At the board meeting, one of the company’s new shareholders, a financial consultant from New York City, attended via phone conference to provide insights on raising private capital from investors to carry the company for the next several months. In essence, he was reprising his role from the initial angel investment round. This new shareholder and his business associate, also a new shareholder, had each become involved with the company and facilitated the initial round of financing by introducing their investor contacts to the company. As a result, the company raised approximately $275,000 from investors, and the investors received approximately 6% equity in the company.  The successful financing round established the value of the company at approximately $5,000,000.  For this service each of the business consultants required a 10% equity stake in the company plus warrants for additional shares if the company went public. The president agreed to this arrangement for three reasons: (1) the company needed funds, (2) the president trusted that these men could help his company, and (3) the president did not consult an attorney to determine whether this service-for-equity arrangement was reasonable or legal.

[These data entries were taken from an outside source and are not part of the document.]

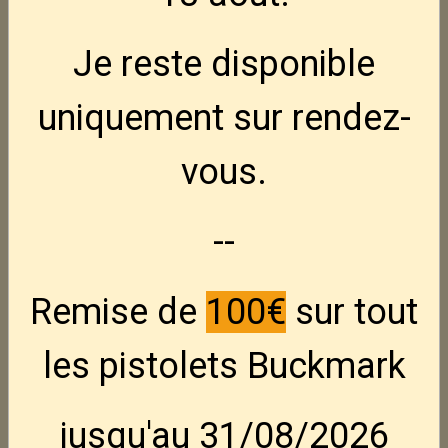
Je reste disponible
uniquement sur rendez-
vous.
--
Vectan BA 10 -- 500 gr
Remise de
100€
sur tout
Bidon de poudre de 500gr de type BA 10
les pistolets Buckmark
Table Vectan
jusqu'au 31/08/2026
En stock : 1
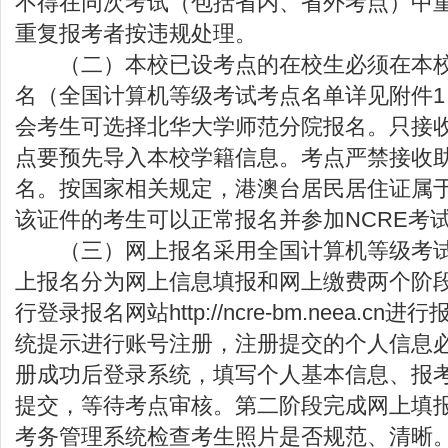
不得在同次考试（包括省内、省外考点）中
重复报考者按违规处理。
（二）本校已设考点的在校生必须在本校
名（全国计算机等级考试考点名单详见附件
会考生可选择北华大学师范分院报名。只接
点要预先导入本校学籍信息。考点严禁接收
名。按国家相关规定，港澳台居民居住证属
该证件的考生可以正常报名并参加NCR
（三）网上报名采用全国计算机等级考试
上报名分为网上信息填报和网上缴费两个阶
行登录报名网站
http://ncre-bm.neea.cn
进行
统提示进行账号注册，注册提交的个人信息
册成功后登录系统，填写个人基本信息、报
提交，等待考点审核。第二阶段完成网上填
考务管理系统检查考生照片是否规范、清晰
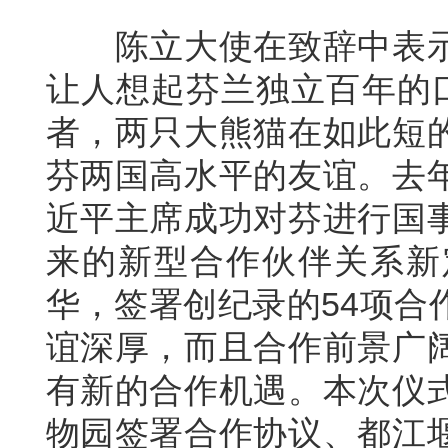
陈立大使在致辞中表示
让人想起芬兰独立百年的口
者，两只大熊猫在如此短
芬两国高水平的友谊。去
近平主席成功对芬进行国
来的新型合作伙伴关系新
华，签署创纪录的54项合
谊深厚，而且合作前景广
有新的合作机遇。本次仪
物园签署合作协议、都江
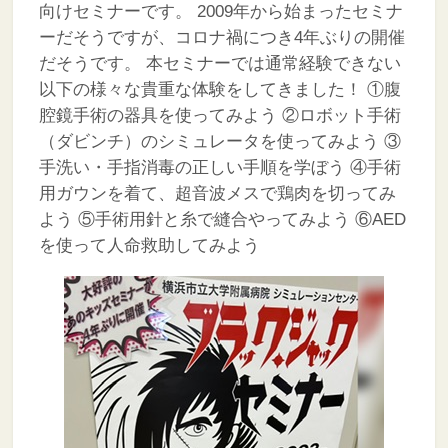
向けセミナーです。
2009年から始まったセミナ
ーだそうですが、コロナ禍につき4年ぶりの開催
だそうです。
本セミナーでは通常経験できない
以下の様々な貴重な体験をしてきました！
①腹
腔鏡手術の器具を使ってみよう
②ロボット手術
（ダビンチ）のシミュレータを使ってみよう
③
手洗い・手指消毒の正しい手順を学ぼう
④手術
用ガウンを着て、超音波メスで鶏肉を切ってみ
よう
⑤手術用針と糸で縫合やってみよう
⑥AED
を使って人命救助してみよう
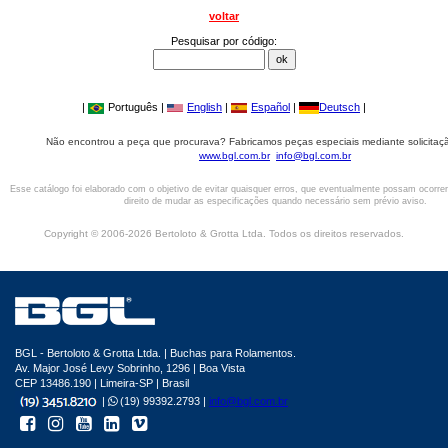
voltar
Pesquisar por código:
|
Português |
English
|
Español
|
Deutsch
|
Não encontrou a peça que procurava? Fabricamos peças especiais mediante solicitaçã
www.bgl.com.br
info@bgl.com.br
Esse catálogo foi elaborado com o objetivo de evitar quaisquer erros, que eventualmente possam ocorre
direito de mudar as especificações quando necessário sem prévio aviso.
Copyright © 2006-2026 Bertoloto & Grotta Ltda. Todos os direitos reservados.
BGL - Bertoloto & Grotta Ltda. | Buchas para Rolamentos.
Av. Major José Levy Sobrinho, 1296 | Boa Vista
CEP 13486.190 | Limeira-SP | Brasil
|
(19) 99392.2793 |
info@bgl.com.br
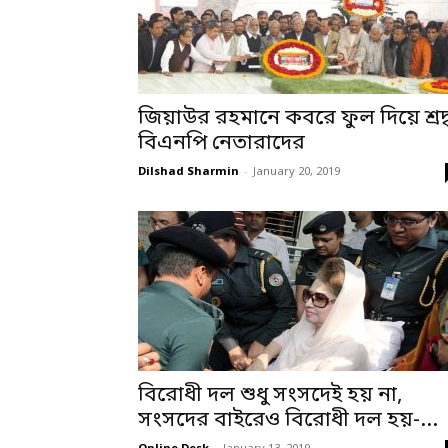
জিয়াউর রহমানে কবরে ফুল দিয়ে শ্রদ্
বিএনপি নেতারাদের
Dilshad Sharmin
-
January 20, 2019
বিরোধী দল শুধু সংসদেই হয় না,
সংসদের বাইরেও বিরোধী দল হয়-...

In retrospect, the president recognized his errors and continued to stew. By signing a vague two-page consulting agreement that was purposely drafted by the consultants to fall within a gray area of federal securities laws, he had granted each of these men a 10% interest in his company, even before they had helped raise capital for the company. He could have ended up with no investor funds and two unfamiliar minority shareholders with large minority stakes in the business. At least he received some funds, but at what cost? At a $5,000,000 company valuation, these consultants received in excess of $1,000,000 in value for helping the company raise $275,000, and if the company went public, the value of their shares could increase significantly. The president failed to conduct due diligence on these new investors before he agreed to their help. After receiving the investor funds, he learned that one of the consultants’ businesses was shut down for fraudulent activities 15 years ago by the New York Attorney General. And now this consultant was an entrenched shareholder. What would the future hold? Uncertainty, at best.

The president did not try to hide his displeasure. He was furious but stuck, and he was frustrated with himself for initially proceeding without adequate legal counsel or due diligence on his prospective investors. He was especially perturbed at those financial consultants who became owners without providing any investment funds to the company or putting much “skin” in the game.